The problem might not actually be the qos value but rather whether your client has a good/steady connection to the MQTT server. As mentioned here publish

... is a blocking method that returns once publish completes

Publish might not be completing. Check whether you have a connection to your MQTT server and whether your MQTT client has successfully connected to the MQTT server.

You may also surround the call with a try... catch ... statement to see whether there's an exception being thrown:

try {
  mqttClient.publish(topic, message);
} catch(Exception e) {
  e.printStackTrace();
}

2 Comments

I have tried with that also. Nothing shows in exception
You may need to post more of your code. I suspect a problem with how you are making the connection to server, sending and/or receiving data, not with MQTT ... Perhaps something is closing/holding the connection that you have with the MQTT server.
0

This is a bug in the library (org.eclipse.paho.client.mqttv3 prior to 1.2.5) when sending with QoS 0.

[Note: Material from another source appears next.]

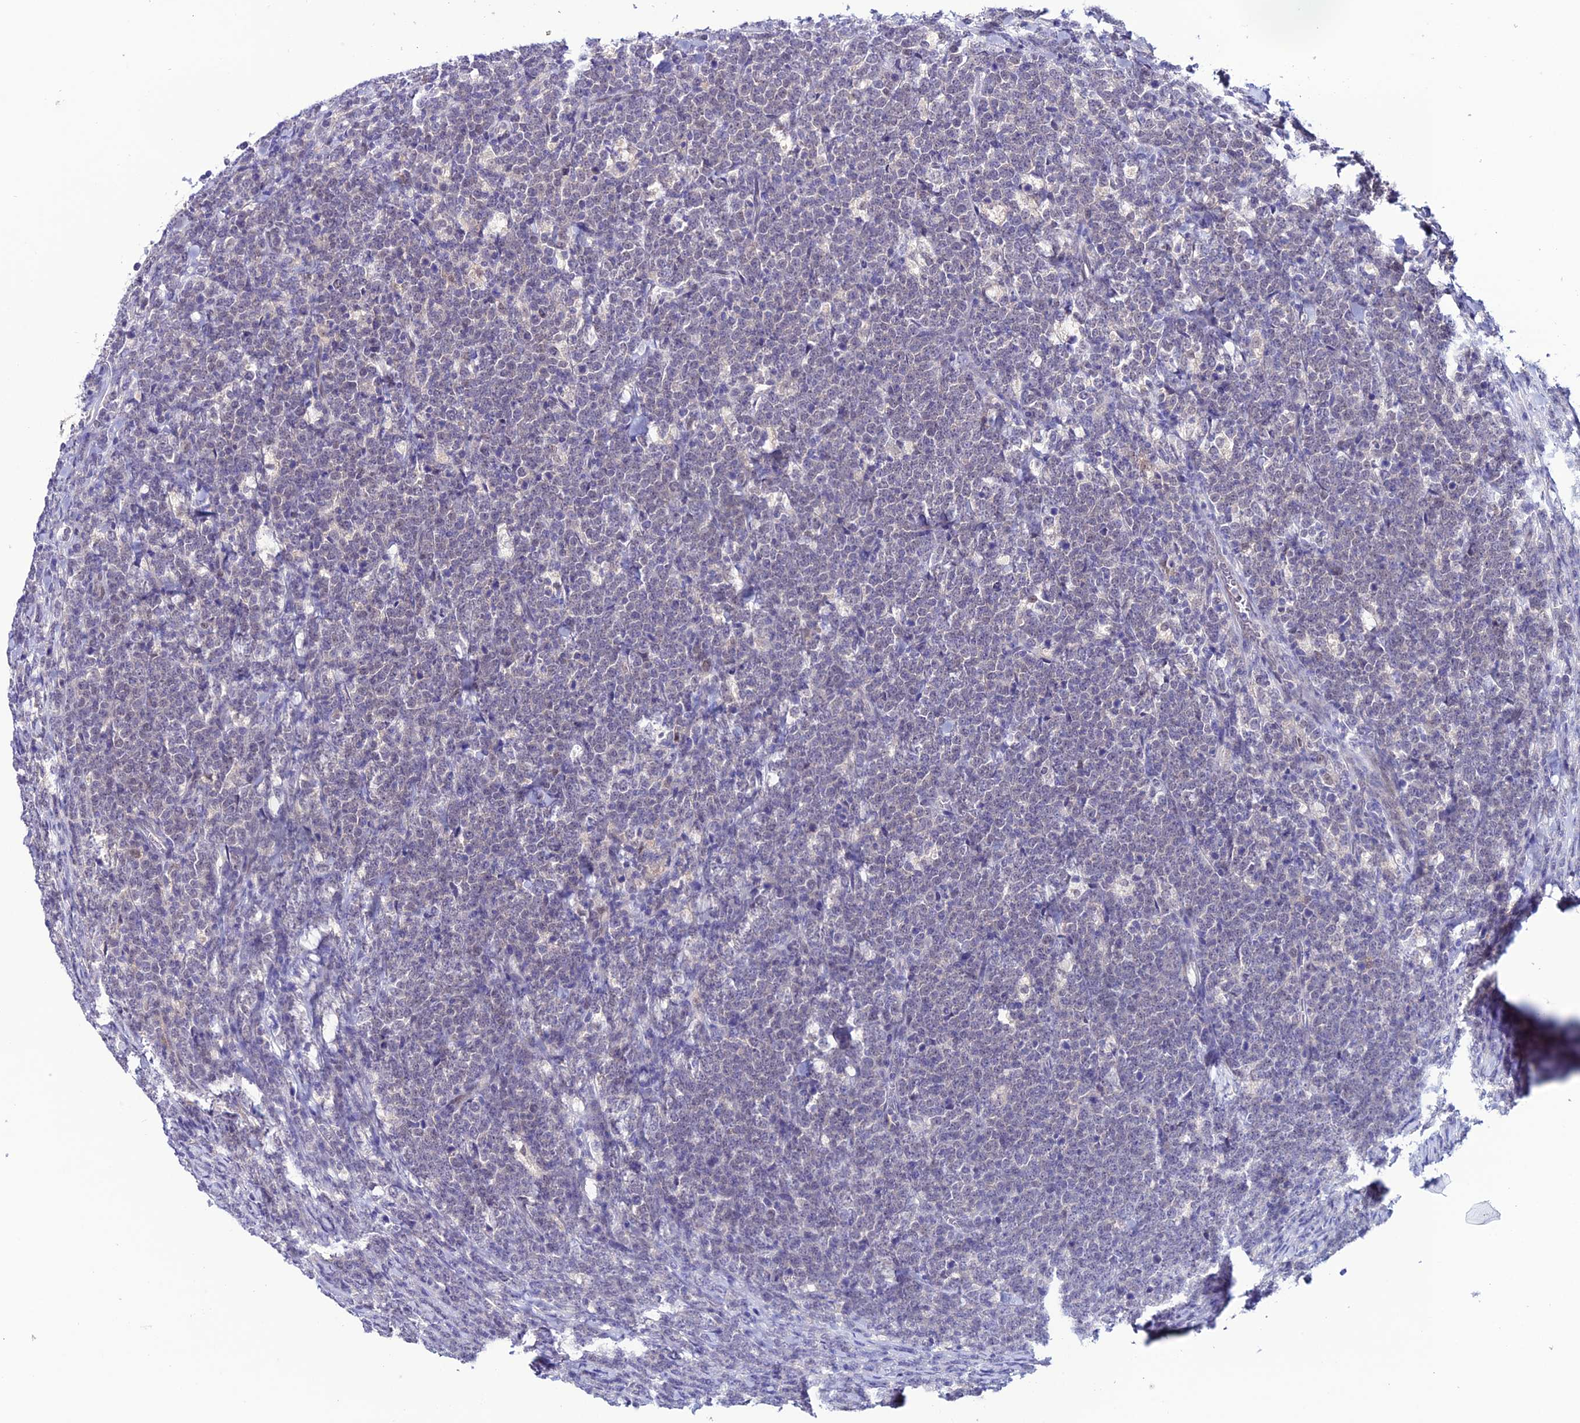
{"staining": {"intensity": "negative", "quantity": "none", "location": "none"}, "tissue": "lymphoma", "cell_type": "Tumor cells", "image_type": "cancer", "snomed": [{"axis": "morphology", "description": "Malignant lymphoma, non-Hodgkin's type, High grade"}, {"axis": "topography", "description": "Small intestine"}], "caption": "This image is of malignant lymphoma, non-Hodgkin's type (high-grade) stained with immunohistochemistry (IHC) to label a protein in brown with the nuclei are counter-stained blue. There is no expression in tumor cells.", "gene": "FZD8", "patient": {"sex": "male", "age": 8}}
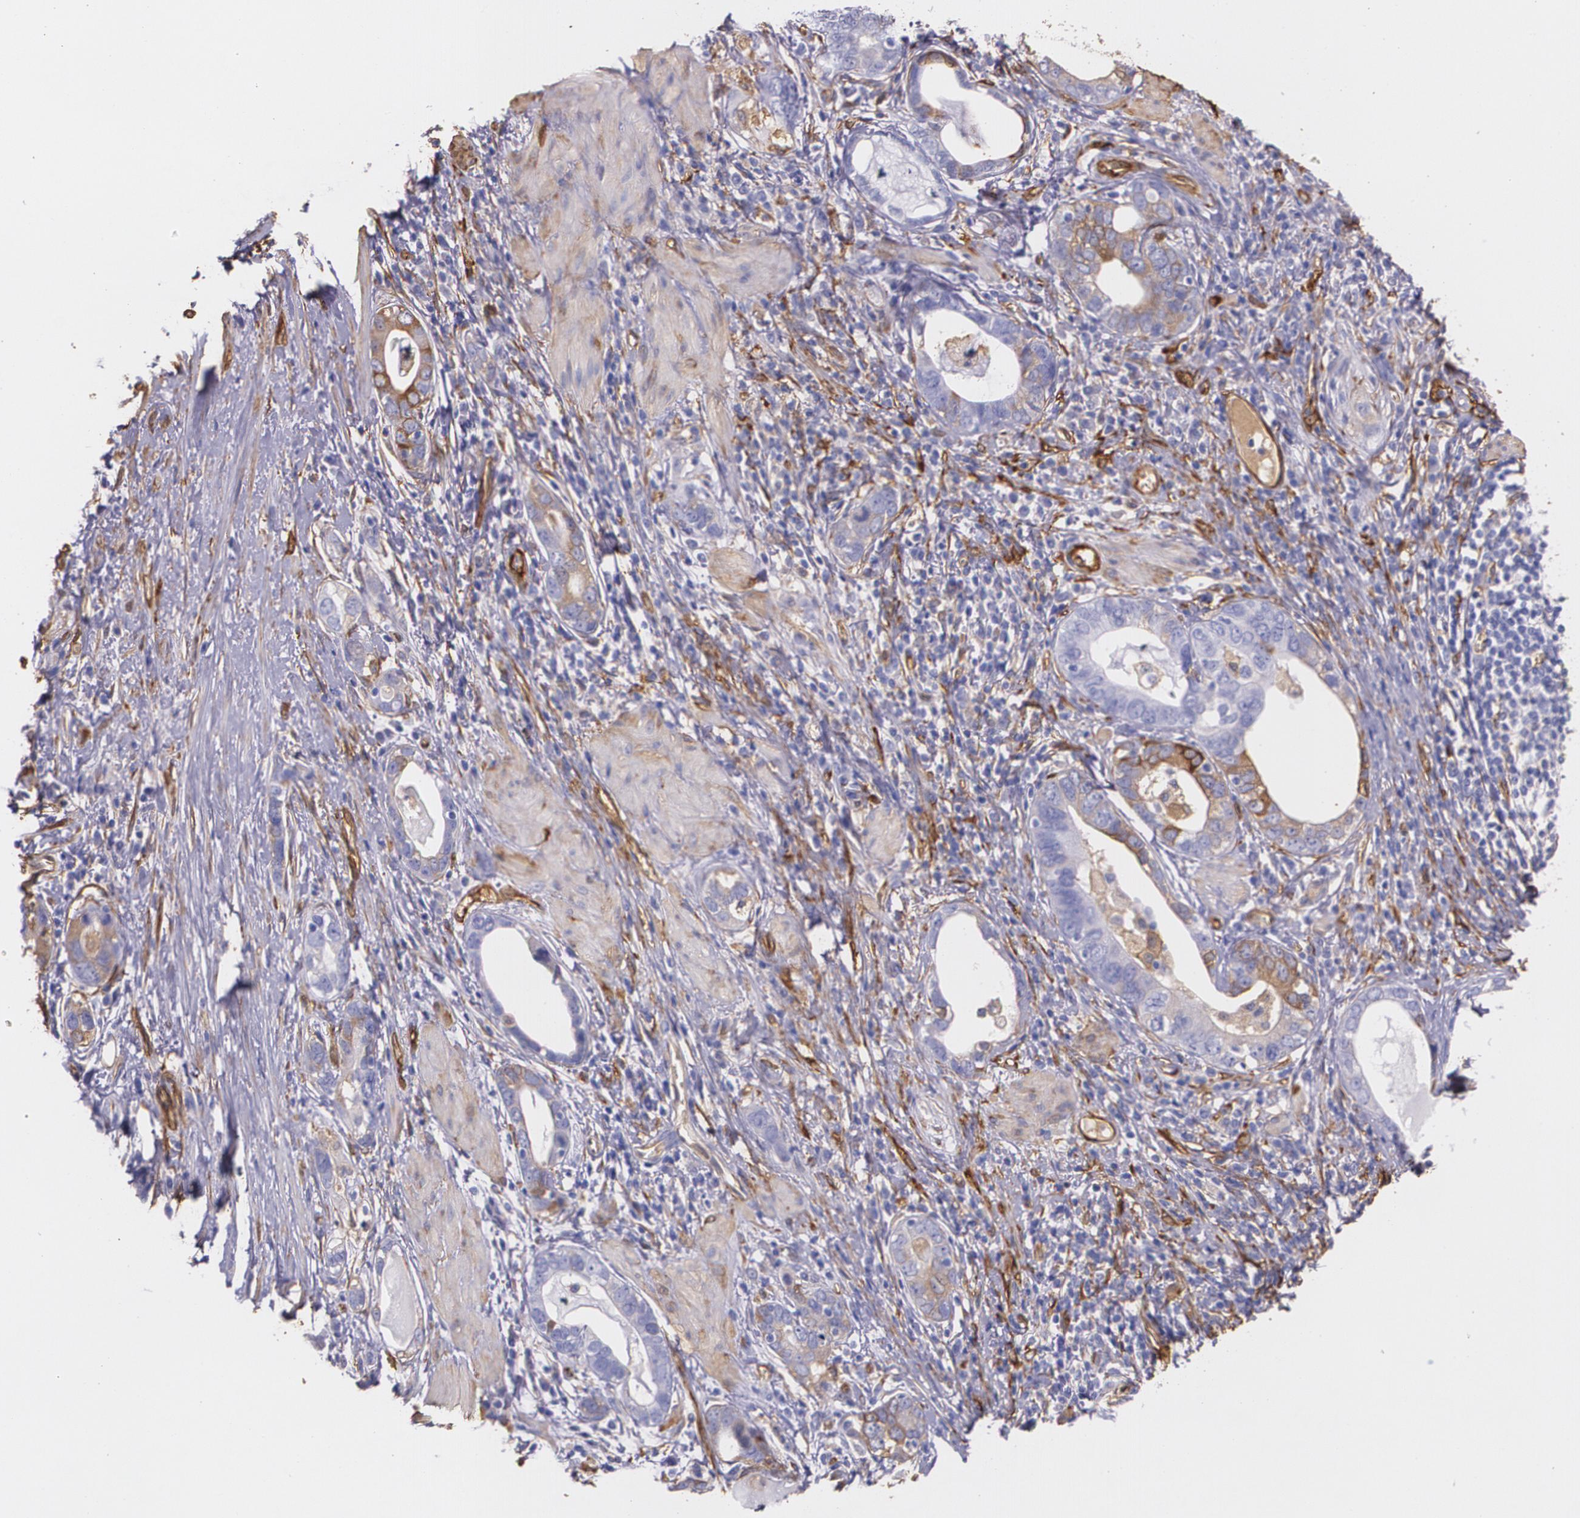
{"staining": {"intensity": "moderate", "quantity": "<25%", "location": "cytoplasmic/membranous"}, "tissue": "stomach cancer", "cell_type": "Tumor cells", "image_type": "cancer", "snomed": [{"axis": "morphology", "description": "Adenocarcinoma, NOS"}, {"axis": "topography", "description": "Stomach, lower"}], "caption": "Human stomach adenocarcinoma stained for a protein (brown) displays moderate cytoplasmic/membranous positive expression in about <25% of tumor cells.", "gene": "MMP2", "patient": {"sex": "female", "age": 93}}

The solution of starting a thread is incorrect - while it makes it look like it solves the problem, you will end up with a number of threads that won't finish. Eventually, the library will complain that there are too many "publish in-flight" and you won't be able to publish anymore messages.

The issue Sync MqttClient receiver thread deadlock seems to be the one which when fixed, handled this problem.

Once upgraded to 1.2.5 (perhaps an earlier version after 1.2.0 solves it), this deadlock does not occur when sending with QoS 0.

Comments

0

I've encountered this issue also with Version greater than 1.2.5

It seems, that this deadlock is only appearing, when you publish from within the current "Receive" method, i.e.

client.setCallback(new MqttCallback() {
    @Override
    public void messageArrived(String topic, MqttMessage message) throws Exception {
            //Using client to publish here = deadlock.
            client.publish(topic, message);


    }
});

Since you usually are invoking a bunch of nested listeners from within "messageArrived", it may not be very obvious at first view, that you are publishing something inside messageArrived.

Here, it helps to publish on a different thread. As then no deadlock appears, there will be no left over thread, it will simply execute and come to an end.

Probably kind of a logical thing, the publish is waiting for a lock on a ressource, while the ressource is currently held by the callback / receiving thread, waiting for the callback to finish.